Greece has finalized plans to extend a wall along its northeast border with Turkey, over concerns that migrants may try to stage mass crossings into the European Union country, the Greek government said Monday.
"The premier has pledged to visit the area again by April when the project is expected to be completed," Kyriakos Mitsotakis' office said in a briefing note.
The government is also hiring an additional 400 border guards for the northeastern Evros area and will upgrade an existing 10-kilometer (6 miles) stretch of the border fence, the PM's office said.
Government spokesperson Stelios Petsas said Monday that 26 kilometers (16 miles) of the wall would be added to an existing 10-kilometer (six-mile) section in a 63-million-euro ($74 million) project due to be completed by the end of April.
The wall will be made using galvanized square steel tubes and concrete foundations, according to Greece’s public order ministry.
The 26-kilometer barrier in Evros was announced after Turkey in March decided not to prevent migrants from crossing the Greek border, which led to thousands arriving to cross into the EU via Greece. Greek security forces were deployed to prevent people from entering at the time. The EU border agency Frontex was also stationed at the Greek-Turkish border.
Greece responded harshly to the undocumented migrants trying to enter the country after Ankara decided to open its borders, killing at least three and battering and teargassing many others, as verified by human rights groups. The Greek government also suspended access to asylum for 30 days for people irregularly entering the country.

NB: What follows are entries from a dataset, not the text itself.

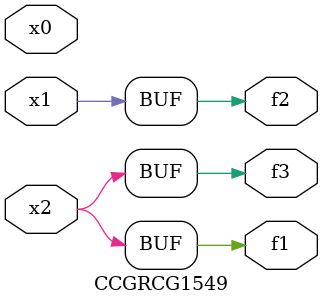
<source format=v>
module CCGRCG1549(
	input x0, x1, x2,
	output f1, f2, f3
);
	assign f1 = x2;
	assign f2 = x1;
	assign f3 = x2;
endmodule

</source>
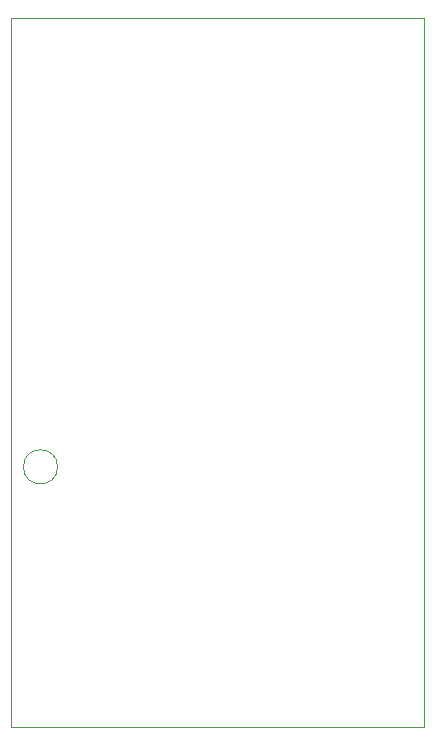
<source format=gbr>
%TF.GenerationSoftware,KiCad,Pcbnew,9.0.4-9.0.4-0~ubuntu24.04.1*%
%TF.CreationDate,2025-09-25T14:42:27+02:00*%
%TF.ProjectId,MCM-81339,4d434d2d-3831-4333-9339-2e6b69636164,rev?*%
%TF.SameCoordinates,Original*%
%TF.FileFunction,Profile,NP*%
%FSLAX46Y46*%
G04 Gerber Fmt 4.6, Leading zero omitted, Abs format (unit mm)*
G04 Created by KiCad (PCBNEW 9.0.4-9.0.4-0~ubuntu24.04.1) date 2025-09-25 14:42:27*
%MOMM*%
%LPD*%
G01*
G04 APERTURE LIST*
%TA.AperFunction,Profile*%
%ADD10C,0.100000*%
%TD*%
G04 APERTURE END LIST*
D10*
X64950000Y-82300000D02*
G75*
G02*
X62050000Y-82300000I-1450000J0D01*
G01*
X62050000Y-82300000D02*
G75*
G02*
X64950000Y-82300000I1450000J0D01*
G01*
X96000000Y-104300000D02*
X96000000Y-44300000D01*
X61000000Y-104300000D02*
X96000000Y-104300000D01*
X61000000Y-44300000D02*
X61000000Y-104300000D01*
X96000000Y-44300000D02*
X61000000Y-44300000D01*
M02*

</source>
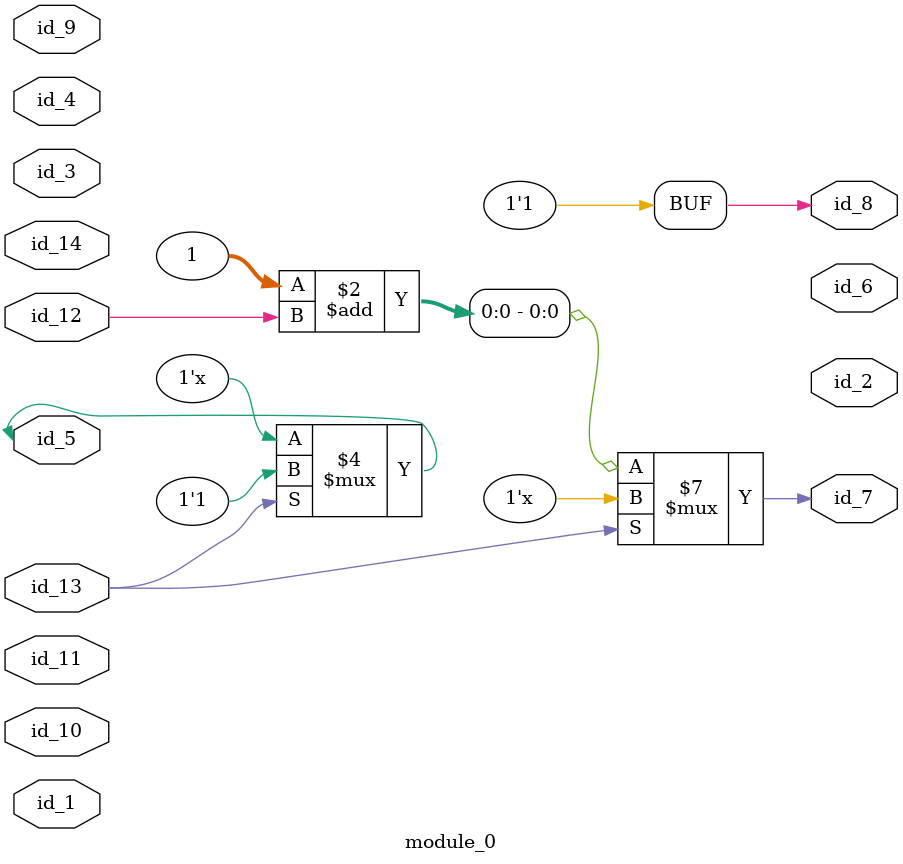
<source format=v>
`timescale 1ps / 1 ps
module module_0 (
    id_1,
    id_2,
    id_3,
    id_4,
    id_5,
    id_6,
    id_7,
    id_8,
    id_9,
    id_10,
    id_11,
    id_12,
    id_13,
    id_14
);
  inout id_14;
  input id_13;
  inout id_12;
  input id_11;
  inout id_10;
  inout id_9;
  output id_8;
  output id_7;
  output id_6;
  inout id_5;
  input id_4;
  input id_3;
  output id_2;
  inout id_1;
  always @(id_9 or 1'b0) begin
    id_8 <= 1;
    if (id_13) id_5 <= 1;
    else begin
      #1 id_7 = (1) + id_12[1'b0];
    end
  end
endmodule

</source>
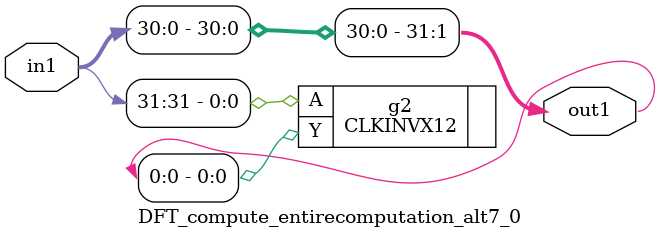
<source format=v>
`timescale 1ps / 1ps


module DFT_compute_entirecomputation_alt7_0(in1, out1);
  input [31:0] in1;
  output [31:0] out1;
  wire [31:0] in1;
  wire [31:0] out1;
  assign out1[1] = in1[0];
  assign out1[2] = in1[1];
  assign out1[3] = in1[2];
  assign out1[4] = in1[3];
  assign out1[5] = in1[4];
  assign out1[6] = in1[5];
  assign out1[7] = in1[6];
  assign out1[8] = in1[7];
  assign out1[9] = in1[8];
  assign out1[10] = in1[9];
  assign out1[11] = in1[10];
  assign out1[12] = in1[11];
  assign out1[13] = in1[12];
  assign out1[14] = in1[13];
  assign out1[15] = in1[14];
  assign out1[16] = in1[15];
  assign out1[17] = in1[16];
  assign out1[18] = in1[17];
  assign out1[19] = in1[18];
  assign out1[20] = in1[19];
  assign out1[21] = in1[20];
  assign out1[22] = in1[21];
  assign out1[23] = in1[22];
  assign out1[24] = in1[23];
  assign out1[25] = in1[24];
  assign out1[26] = in1[25];
  assign out1[27] = in1[26];
  assign out1[28] = in1[27];
  assign out1[29] = in1[28];
  assign out1[30] = in1[29];
  assign out1[31] = in1[30];
  CLKINVX12 g2(.A (in1[31]), .Y (out1[0]));
endmodule



</source>
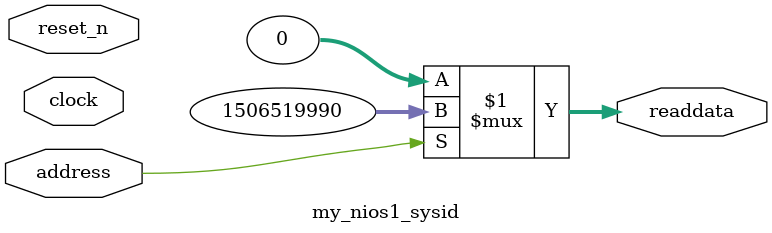
<source format=v>

`timescale 1ns / 1ps
// synthesis translate_on

// turn off superfluous verilog processor warnings 
// altera message_level Level1 
// altera message_off 10034 10035 10036 10037 10230 10240 10030 

module my_nios1_sysid (
               // inputs:
                address,
                clock,
                reset_n,

               // outputs:
                readdata
             )
;

  output  [ 31: 0] readdata;
  input            address;
  input            clock;
  input            reset_n;

  wire    [ 31: 0] readdata;
  //control_slave, which is an e_avalon_slave
  assign readdata = address ? 1506519990 : 0;

endmodule




</source>
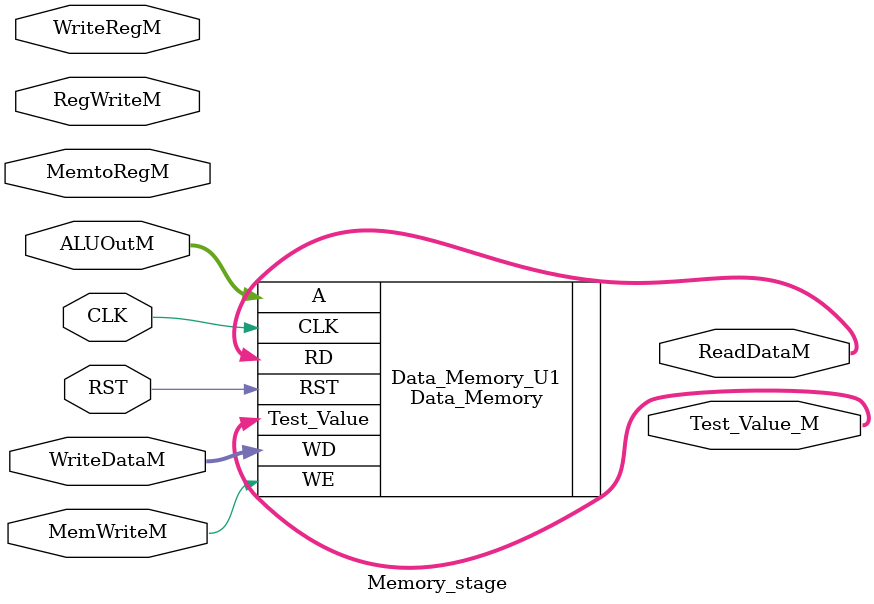
<source format=v>
module Memory_stage #(
parameter   ALUOut_width = 32 ,
            WriteData_width = 32 ,
            WriteReg_width = 5 ,
            ReadDat_width = 32 ,
            Test_Value_width =16 
) (
input wire                                   RegWriteM,
input wire                                   MemtoRegM,
input wire                                   MemWriteM,
input wire                                   CLK, RST,
input wire      [ALUOut_width-1:0]           ALUOutM,
input wire      [WriteData_width-1:0]        WriteDataM,
input wire      [WriteReg_width-1:0]         WriteRegM,

output wire                                  RegWriteM,
output wire                                  MemtoRegM,
output wire                                  MemWriteM,
output wire     [ReadDat_width-1:0]          ReadDataM,
output wire     [ALUOut_width-1:0]           ALUOutM,
output wire     [WriteReg_width-1:0]         WriteRegM,
output wire     [Test_Value_width-1:0]       Test_Value_M
);

Data_Memory #(
                .WIDTH(ALUOut_width),
                .DEPTH(100),
                .Test_Value_width(Test_Value_width) 
             ) Data_Memory_U1
(
.A(ALUOutM),
.WD(WriteDataM),
.WE(MemWriteM),
.CLK(CLK),
.RST(RST),

.RD(ReadDataM),
.Test_Value(Test_Value_M)
);
    
endmodule
</source>
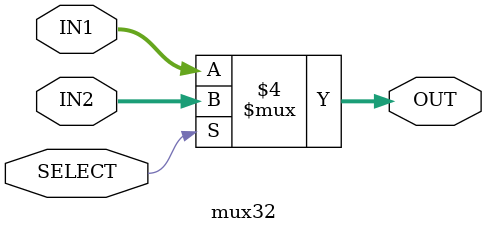
<source format=v>

`timescale 1ns/100ps
module mux32(IN1, IN2, SELECT, OUT);

	//Input and output port declaration
	input [31:0] IN1, IN2;
	input SELECT;
	output reg [31:0] OUT;
	
	//updating output value when change of any of the inputs
	always @ (IN1, IN2, SELECT)
	begin
		if (SELECT == 1'b1)		
		begin
			OUT = IN2;
		end
		else					
		begin
			OUT = IN1;
		end
	end

endmodule
</source>
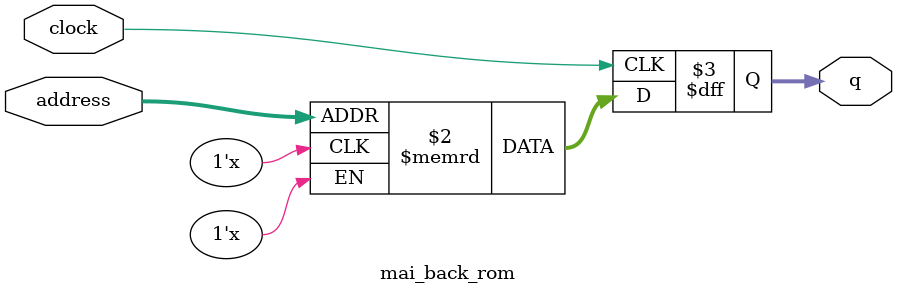
<source format=sv>
module mai_back_rom (
	input logic clock,
	input logic [15:0] address,
	output logic [3:0] q
);

logic [3:0] memory [0:35839] /* synthesis ram_init_file = "./mai_back/mai_back.COE" */;

always_ff @ (posedge clock) begin
	q <= memory[address];
end

endmodule

</source>
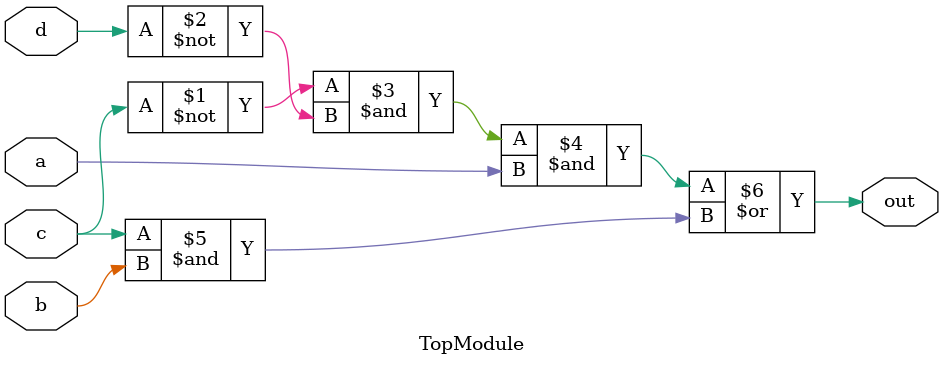
<source format=sv>
module TopModule (
    input logic a,
    input logic b,
    input logic c,
    input logic d,
    output logic out
);

    assign out = (~c & ~d & a) | (c & b);

endmodule
</source>
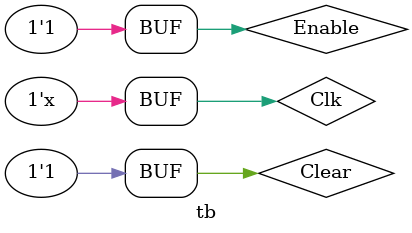
<source format=v>


module tb();
 reg Clk, Enable, Clear;
   wire [7:0]Q;
   
   
    lab6_2_1 tb (Clk, Clear, Enable, Q);
    
  initial begin
       Clk = 0;
       end 
       always #5 Clk = ~Clk;
       
       initial begin
       Enable = 0;
       #20 Enable = 1;
       #100 Enable = 0;
       #80 Enable = 1;
       end
       
       initial begin
       Clear = 0;
       #40 Clear = 1;
       end 

endmodule

</source>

On the other hand, Athens said Turkish police and gendarmerie tried to help the migrants break through by providing wire cutters and firing tear gas at the Greek border guards.
Turkey and Greece have been key transit points for asylum-seekers, refugees and migrants seeking to cross into Europe to start new lives, especially those fleeing war and persecution. The Greek government has struggled to manage the influx, keeping many in overcrowded camps on the Aegean Greek islands near the Turkish coast. Greece has also been frequently criticized for its questionable practices and policies toward migrants and the inhumane conditions of its overcrowded camps.
Another planned Greek anti-migration deterrent, a controversial 2.7-kilometer floating barrier in the Aegean, looks less certain.
Kathimerini daily in August said the coastguard was skeptical about using it to stop migrant boats and more likely to use the 500,000-euro ($585,749) barrier in anti-pollution training.
"The barrier has been delivered to the coastguard for use as it deems fit," Migration Minister Notis Mitarachi said this week, without elaborating.
Rights groups had criticized the barrier as potentially life-threatening to asylum-seekers in overflowing dinghies who often require rapid rescue.
It was also reported last week that Greece is setting up controversial soundwave guns near the border with Turkey to prevent migrant crossings.
The country is planning to use long-range acoustic devices (LRADs) near Alexandroupoli (Dedeağaç) across from northwestern Turkey's Edirne province along the Maritsa (Meriç) River to dissuade crowds of migrants from crossing the border into Greece on foot or by boat.
Athens also dispatched additional border guards with four drones, 15 thermal cameras, 10 armored vehicles and five dinghies near the border with Turkey to prevent migrant crossings, the Daily Mail reported.
LRAD systems have been criticized for their use in crowd control due to their high decibel capacity as they were originally designed for long-range communications and are considered sonic weapons.
The devices can cause hearing damage and other health implications. They are used by law enforcement agents in the U.S., the Czech Republic, Japan, Spain, Poland and the U.K.
Greek forces push back migrants, refugees and asylum-seekers either from land or sea and in some cases, torture and mistreat them, seize their personal belongings, put their lives at risk and even cause their deaths, in violation of international law.
Turkey, which hosts about 5 million migrants, accuses Greece of large-scale pushbacks – summary deportations without access to asylum procedures, in violation of international law. It also accuses the European Union of turning a blind eye to what it says is a blatant abuse of human rights. The Turkish coast guard said it rescued over 300 migrants "pushed back by Greek elements to Turkish waters" last month alone. Citing what they say are credible reports, international rights groups have called repeatedly for investigations.
Human Rights Watch (HRW) has accused Greece of summarily returning migrants across land and sea borders with Turkey, citing interviews with asylum-seekers.
Other rights groups and refugee organizations, including the U.N. refugee agency, have repeatedly called on Greece to investigate what they say are credible reports and testimony of such expulsions occurring.
"UNHCR is particularly concerned about the increasing reports, since March 2020, of alleged informal returns by sea of persons who, according to their own attestations or those of third persons, have disembarked on Greek shores and have thereafter been towed back to sea," the agency said in August.
Greece has repeatedly denied using illegal tactics to guard its borders and has in turn accused Turkey of sending patrol boats to escort migrant boats into its waters.